Existing Home Sales Hit 9-Month Low: Is Spring 2026's Market Already Frozen?
# Existing Home Sales Hit 9-Month Low: Is Spring 2026's Market Already Frozen?
> **Quick answer:** U.S. existing home sales dropped 3.6% in March 2026 to 3.98 million annualized units — the slowest March since 2009 and a 9-month low. Mortgage rates have climbed back to 6.41% after briefly dipping below 6% earlier this year, killing buyer momentum just as the spring season was supposed to lift off. The National Association of Realtors has cut its full-year sales growth forecast from 14% to 4%. Whether you should buy now depends heavily on your personal financial readiness — not on trying to time a market that has frustrated even professional forecasters.

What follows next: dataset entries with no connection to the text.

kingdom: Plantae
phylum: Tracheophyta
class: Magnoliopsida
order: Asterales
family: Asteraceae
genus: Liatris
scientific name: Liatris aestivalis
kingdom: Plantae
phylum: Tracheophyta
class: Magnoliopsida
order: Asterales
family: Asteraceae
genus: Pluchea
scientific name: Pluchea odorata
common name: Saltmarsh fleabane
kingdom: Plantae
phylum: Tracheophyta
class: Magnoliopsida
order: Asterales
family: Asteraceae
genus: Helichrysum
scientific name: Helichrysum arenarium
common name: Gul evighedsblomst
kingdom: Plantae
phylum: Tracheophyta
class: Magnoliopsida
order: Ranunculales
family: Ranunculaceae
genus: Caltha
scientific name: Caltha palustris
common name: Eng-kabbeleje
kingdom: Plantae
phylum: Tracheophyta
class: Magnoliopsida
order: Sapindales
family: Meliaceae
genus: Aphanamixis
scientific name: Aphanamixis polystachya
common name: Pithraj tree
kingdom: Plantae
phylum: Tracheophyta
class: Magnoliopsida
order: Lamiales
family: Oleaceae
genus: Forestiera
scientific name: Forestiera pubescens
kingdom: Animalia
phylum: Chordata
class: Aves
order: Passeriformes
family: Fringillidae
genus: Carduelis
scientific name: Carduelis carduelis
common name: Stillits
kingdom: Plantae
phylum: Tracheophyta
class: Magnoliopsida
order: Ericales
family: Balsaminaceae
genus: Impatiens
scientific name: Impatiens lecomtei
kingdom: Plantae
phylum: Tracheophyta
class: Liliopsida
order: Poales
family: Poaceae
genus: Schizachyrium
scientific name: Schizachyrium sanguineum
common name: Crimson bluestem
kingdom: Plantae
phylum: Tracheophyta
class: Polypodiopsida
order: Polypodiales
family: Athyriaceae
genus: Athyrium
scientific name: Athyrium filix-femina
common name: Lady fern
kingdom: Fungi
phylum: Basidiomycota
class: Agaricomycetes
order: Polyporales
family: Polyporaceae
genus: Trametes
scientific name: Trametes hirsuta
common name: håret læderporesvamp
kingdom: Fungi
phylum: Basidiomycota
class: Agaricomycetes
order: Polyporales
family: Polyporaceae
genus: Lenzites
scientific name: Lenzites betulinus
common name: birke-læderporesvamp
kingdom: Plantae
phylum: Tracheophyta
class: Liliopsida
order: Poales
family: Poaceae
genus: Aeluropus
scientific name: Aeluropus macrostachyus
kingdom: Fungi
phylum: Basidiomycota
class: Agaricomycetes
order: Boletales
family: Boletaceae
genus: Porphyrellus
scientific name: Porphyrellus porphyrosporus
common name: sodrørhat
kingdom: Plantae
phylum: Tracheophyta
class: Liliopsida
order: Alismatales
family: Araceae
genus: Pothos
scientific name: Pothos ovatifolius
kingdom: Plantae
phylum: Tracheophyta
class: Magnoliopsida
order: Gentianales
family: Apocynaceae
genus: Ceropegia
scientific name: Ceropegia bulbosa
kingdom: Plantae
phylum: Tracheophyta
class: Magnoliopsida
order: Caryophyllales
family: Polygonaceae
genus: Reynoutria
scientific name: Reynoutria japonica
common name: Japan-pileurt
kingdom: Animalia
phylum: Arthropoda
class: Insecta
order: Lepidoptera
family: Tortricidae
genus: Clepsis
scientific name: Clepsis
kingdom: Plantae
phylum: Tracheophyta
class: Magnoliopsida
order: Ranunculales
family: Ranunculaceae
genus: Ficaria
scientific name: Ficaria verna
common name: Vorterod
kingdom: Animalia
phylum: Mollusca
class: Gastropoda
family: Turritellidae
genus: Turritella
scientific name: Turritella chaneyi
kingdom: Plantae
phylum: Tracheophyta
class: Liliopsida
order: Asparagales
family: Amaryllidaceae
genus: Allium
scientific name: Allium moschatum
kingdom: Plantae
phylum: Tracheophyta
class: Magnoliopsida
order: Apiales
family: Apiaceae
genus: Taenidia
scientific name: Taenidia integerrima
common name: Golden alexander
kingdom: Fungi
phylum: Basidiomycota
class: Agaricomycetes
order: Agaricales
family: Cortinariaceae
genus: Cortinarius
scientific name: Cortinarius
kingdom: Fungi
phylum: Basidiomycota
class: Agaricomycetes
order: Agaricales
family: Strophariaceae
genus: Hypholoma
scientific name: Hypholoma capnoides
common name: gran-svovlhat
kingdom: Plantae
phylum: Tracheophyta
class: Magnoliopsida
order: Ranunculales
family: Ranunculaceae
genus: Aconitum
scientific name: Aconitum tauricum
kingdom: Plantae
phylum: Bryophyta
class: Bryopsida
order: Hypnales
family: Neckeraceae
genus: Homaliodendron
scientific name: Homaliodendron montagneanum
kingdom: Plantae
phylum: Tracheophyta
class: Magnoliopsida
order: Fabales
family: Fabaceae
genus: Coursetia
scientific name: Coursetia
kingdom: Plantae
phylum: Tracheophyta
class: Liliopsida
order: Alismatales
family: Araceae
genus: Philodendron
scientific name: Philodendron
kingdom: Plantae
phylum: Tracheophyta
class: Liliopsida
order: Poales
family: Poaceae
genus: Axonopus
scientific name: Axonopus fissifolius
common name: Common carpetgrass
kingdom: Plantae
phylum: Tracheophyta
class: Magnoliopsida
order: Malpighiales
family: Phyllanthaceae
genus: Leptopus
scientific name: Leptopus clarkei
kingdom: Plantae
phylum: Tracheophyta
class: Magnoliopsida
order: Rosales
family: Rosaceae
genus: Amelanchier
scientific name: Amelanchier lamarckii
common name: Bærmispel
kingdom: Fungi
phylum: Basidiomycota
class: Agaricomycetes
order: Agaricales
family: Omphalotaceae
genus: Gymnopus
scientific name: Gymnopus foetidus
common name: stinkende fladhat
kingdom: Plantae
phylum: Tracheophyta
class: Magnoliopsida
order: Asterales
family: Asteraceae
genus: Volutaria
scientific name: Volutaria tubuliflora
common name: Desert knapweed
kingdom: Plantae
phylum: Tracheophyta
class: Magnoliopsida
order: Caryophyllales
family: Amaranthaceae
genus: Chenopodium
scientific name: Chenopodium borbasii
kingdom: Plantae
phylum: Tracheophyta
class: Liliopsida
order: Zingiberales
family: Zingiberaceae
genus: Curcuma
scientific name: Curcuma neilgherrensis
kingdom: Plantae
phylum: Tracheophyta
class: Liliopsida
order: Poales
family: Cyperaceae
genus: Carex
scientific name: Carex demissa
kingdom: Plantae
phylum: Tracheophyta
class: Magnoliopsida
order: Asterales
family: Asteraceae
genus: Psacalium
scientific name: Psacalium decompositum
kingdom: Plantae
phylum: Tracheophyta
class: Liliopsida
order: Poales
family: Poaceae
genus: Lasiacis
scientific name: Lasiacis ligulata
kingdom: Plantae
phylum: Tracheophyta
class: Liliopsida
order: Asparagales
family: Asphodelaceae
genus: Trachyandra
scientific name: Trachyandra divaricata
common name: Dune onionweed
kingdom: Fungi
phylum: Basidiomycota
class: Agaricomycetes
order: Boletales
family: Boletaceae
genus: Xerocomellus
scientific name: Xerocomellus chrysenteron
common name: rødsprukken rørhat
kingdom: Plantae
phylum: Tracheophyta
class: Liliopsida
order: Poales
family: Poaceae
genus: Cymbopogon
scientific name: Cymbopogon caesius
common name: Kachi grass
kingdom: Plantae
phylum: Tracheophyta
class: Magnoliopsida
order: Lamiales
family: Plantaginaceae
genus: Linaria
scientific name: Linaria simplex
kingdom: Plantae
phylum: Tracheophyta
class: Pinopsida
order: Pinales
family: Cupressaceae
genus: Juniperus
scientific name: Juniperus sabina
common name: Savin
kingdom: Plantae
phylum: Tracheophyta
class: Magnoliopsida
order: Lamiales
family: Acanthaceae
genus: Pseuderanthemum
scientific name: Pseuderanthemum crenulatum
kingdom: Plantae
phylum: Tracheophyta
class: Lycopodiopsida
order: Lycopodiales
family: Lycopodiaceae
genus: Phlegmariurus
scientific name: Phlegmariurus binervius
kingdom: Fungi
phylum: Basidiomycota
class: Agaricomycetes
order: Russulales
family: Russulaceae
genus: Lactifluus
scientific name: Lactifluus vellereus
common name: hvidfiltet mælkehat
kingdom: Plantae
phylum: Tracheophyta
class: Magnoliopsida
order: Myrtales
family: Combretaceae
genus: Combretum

The spring housing market was supposed to be the comeback story of 2026. It isn't. Existing home sales just hit their lowest level in nine months, and the combination of stubborn mortgage rates, geopolitical uncertainty, and weakened consumer confidence has turned what should be the busiest buying season into a market that feels more like January than April. Here is what the data actually shows, what the forecasters got wrong, and how different buyer personalities should respond right now.
## The March Numbers: Worst Spring Start Since 2009
The National Association of Realtors reported on April 13 that existing home sales fell to a seasonally adjusted annual rate of 3.98 million units in March 2026 — down 3.6% from February and 1.0% year-over-year. That figure missed the consensus economist forecast of roughly 4.06 million units.
To put the magnitude in context: this is the slowest March pace since the 2009 financial crisis. The spring selling season typically accelerates sales as warmer weather, school-year timing, and tax refund season combine to drive activity. That seasonal tailwind has simply not materialized in 2026.